Passage provided:
%%

# Make my own 600-RT gels or wait?



## FunPhotons (May 20, 2012)

I've been waiting to learn gelling (is that a word?) until a sane gel solution came out, and I've been waiting for an in Flash Canon RF solution. Thankfully the 600-RT gives me both which is why I popped for three the day they released. Now I want to expand this wonderful gel system. The manual indicates that a 3x3 3rd party gel will work fine, but for some reason the flash won't report it correctly so you have to set a C.fn to turn off gel notification (not sure if this is a problem with a pre-2012 body).

Anyhow, should I roll my own gels or wait for somebody to come out with a 600-RT gel kit? If roll my own, any suggestions for a kit to buy? I'd like the CTB's, CTO's, Green, and a handful of Cines maybe. Would rather buy a pre done kit but I don't want to wait too long!


----------



## neuroanatomist (May 20, 2012)

FunPhotons said:


> ...should I roll my own...



Is that really a question for a photo forum?!? 

Seriously, I'd just buy a set of Rosco gels and go for it.


----------



## jm345 (May 20, 2012)

%%

Dataset entries:
%%

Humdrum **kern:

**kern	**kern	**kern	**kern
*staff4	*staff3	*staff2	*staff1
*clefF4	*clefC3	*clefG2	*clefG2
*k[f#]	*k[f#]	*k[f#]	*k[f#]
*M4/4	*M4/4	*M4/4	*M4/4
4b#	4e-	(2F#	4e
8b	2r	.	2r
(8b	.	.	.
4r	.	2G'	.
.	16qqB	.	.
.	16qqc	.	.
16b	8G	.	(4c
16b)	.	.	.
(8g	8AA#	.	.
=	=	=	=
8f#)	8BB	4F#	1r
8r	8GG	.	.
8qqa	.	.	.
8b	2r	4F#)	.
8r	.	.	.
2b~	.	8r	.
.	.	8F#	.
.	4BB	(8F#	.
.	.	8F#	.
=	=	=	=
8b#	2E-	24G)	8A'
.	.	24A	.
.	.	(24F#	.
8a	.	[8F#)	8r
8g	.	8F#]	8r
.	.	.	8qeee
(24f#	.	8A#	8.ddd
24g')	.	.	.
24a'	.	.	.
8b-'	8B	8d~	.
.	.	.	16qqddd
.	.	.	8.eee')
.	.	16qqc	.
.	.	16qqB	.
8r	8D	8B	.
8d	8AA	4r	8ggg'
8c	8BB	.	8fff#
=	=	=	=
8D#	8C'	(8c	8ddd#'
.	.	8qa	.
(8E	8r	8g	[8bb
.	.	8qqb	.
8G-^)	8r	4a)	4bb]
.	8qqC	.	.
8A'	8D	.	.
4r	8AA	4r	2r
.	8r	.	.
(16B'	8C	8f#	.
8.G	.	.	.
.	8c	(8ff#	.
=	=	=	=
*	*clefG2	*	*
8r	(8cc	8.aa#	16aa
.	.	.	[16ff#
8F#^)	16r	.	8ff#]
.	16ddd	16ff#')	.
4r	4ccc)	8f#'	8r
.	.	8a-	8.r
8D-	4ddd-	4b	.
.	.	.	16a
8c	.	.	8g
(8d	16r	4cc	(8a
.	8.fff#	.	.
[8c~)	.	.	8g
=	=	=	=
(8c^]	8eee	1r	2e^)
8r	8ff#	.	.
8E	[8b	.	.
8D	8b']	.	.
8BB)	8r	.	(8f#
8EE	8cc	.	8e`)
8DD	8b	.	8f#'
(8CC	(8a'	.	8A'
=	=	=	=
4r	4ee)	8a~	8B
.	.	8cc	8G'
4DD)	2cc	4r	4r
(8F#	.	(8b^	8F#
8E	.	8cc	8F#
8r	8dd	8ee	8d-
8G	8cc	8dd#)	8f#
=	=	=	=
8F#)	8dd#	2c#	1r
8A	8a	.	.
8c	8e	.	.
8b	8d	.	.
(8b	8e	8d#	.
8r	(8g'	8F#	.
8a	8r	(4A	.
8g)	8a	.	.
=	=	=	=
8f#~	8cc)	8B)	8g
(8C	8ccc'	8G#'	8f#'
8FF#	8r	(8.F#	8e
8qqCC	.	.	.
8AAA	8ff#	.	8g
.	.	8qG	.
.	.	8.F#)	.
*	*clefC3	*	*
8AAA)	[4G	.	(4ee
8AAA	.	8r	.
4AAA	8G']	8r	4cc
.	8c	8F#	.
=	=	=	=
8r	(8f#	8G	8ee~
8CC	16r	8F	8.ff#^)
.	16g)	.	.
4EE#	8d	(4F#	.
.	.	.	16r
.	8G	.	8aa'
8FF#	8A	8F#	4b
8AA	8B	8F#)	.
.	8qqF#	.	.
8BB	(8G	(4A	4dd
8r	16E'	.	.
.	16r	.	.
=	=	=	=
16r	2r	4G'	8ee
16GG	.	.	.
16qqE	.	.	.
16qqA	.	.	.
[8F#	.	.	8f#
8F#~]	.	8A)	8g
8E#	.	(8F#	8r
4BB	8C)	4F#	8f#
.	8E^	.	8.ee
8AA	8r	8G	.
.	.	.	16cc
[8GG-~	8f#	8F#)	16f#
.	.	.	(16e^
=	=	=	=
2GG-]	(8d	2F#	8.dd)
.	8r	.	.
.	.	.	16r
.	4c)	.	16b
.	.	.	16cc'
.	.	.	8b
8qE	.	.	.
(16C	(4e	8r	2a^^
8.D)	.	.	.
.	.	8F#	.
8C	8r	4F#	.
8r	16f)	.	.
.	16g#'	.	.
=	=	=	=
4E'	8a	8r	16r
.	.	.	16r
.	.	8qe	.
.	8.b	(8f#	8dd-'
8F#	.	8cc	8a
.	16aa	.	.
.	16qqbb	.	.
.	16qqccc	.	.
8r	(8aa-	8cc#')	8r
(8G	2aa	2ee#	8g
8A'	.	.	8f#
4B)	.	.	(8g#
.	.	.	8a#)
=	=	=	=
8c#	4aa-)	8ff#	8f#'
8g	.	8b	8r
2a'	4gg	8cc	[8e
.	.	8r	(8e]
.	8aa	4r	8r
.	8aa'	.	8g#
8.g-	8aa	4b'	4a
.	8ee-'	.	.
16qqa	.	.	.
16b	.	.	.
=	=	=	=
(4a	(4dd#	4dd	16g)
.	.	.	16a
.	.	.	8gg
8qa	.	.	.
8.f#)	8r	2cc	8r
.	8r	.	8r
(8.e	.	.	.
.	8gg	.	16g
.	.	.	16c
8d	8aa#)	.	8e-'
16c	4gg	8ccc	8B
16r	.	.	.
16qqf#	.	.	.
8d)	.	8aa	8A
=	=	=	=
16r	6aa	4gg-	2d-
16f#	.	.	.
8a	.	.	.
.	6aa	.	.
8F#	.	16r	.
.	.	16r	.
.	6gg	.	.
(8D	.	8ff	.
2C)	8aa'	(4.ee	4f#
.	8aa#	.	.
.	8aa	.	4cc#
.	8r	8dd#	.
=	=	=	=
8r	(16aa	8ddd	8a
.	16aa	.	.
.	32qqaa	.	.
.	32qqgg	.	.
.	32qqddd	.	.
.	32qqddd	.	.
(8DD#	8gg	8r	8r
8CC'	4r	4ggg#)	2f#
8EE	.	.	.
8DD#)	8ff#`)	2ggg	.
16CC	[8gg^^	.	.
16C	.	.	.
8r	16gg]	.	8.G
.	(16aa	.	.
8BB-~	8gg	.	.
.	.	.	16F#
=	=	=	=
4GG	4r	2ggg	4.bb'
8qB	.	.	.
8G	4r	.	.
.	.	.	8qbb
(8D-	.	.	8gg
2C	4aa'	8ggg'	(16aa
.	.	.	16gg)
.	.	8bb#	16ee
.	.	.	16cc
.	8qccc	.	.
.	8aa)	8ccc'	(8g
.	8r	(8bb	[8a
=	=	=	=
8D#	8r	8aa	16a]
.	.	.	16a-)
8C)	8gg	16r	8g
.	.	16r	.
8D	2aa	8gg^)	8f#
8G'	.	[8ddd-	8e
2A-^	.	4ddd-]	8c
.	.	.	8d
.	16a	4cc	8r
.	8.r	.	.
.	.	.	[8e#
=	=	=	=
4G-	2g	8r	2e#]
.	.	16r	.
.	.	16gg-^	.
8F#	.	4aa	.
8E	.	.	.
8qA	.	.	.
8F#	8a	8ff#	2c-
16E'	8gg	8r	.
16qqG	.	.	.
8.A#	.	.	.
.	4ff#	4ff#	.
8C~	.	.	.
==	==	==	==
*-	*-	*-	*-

%%

Task list:
1. In the forum thread on 600-RT gels, what size of third-party gel does the manual say will work?
2. Write the next part of the forum thread on 600-RT gels, picking up after its last line.

Task responses:
1. A 3x3 gel.

2.
The 600RT has a "gel sensor." The flexible Canon gels fold under in the holder so that they cover the sensor and can be detected by it. Wouldn't that work for third party gels that can be mounted the same way? Are you saying the manual says it can only detect the two gels that come with the flash? That doesn't seem right but I don't have my manual with me right now to check.


----------



## RC (May 20, 2012)

You are probably aware of the clever Honl system, but in case you are not:

http://www.honlphoto.com/10-pack-filter-k10.html
http://www.honlphoto.com/filter-rollup.html
http://www.honlphoto.com/speed-strap.html

And it does not effect the Color Filter sensors on the 600EX-RT


----------



## FunPhotons (May 20, 2012)

NA: Rosco is fine, any suggestions? They have a 24x24 kit but that seems like a lot of plastic. 


jm345: Yes from what I understand Canon will only detect and report CTO 1/2 and CTO 1/4

RC: Yeah I'm aware of Honl, but like I said I've been waiting for a Canon solution, and now that we have it I think it's awesome. We just need more gels. 

On the sensor - that is a non issue. If the detection bothers anybody, a trivial workaround is to simply cut out that that small portion of their Gel. Presto - no detection.


----------



## wickidwombat (May 21, 2012)

any reason these wont work?
http://www.ebay.com.au/itm/LumiQuest-FXTRA-8-Universal-Rosco-Flash-Gels-Holder-NEW-/360457488939?pt=Camera_Flash_Accessories&hash=item53ecf0ca2b


----------



## FunPhotons (May 22, 2012)

wickidwombat said:


> any reason these wont work?
> http://www.ebay.com.au/itm/LumiQuest-FXTRA-8-Universal-Rosco-Flash-Gels-Holder-NEW-/360457488939?pt=Camera_Flash_Accessories&hash=item53ecf0ca2b



I have some like that. They're too wide, and not long enough. You can stick them in there and get some effect, but not total coverage I think.


----------



## wickidwombat (May 22, 2012)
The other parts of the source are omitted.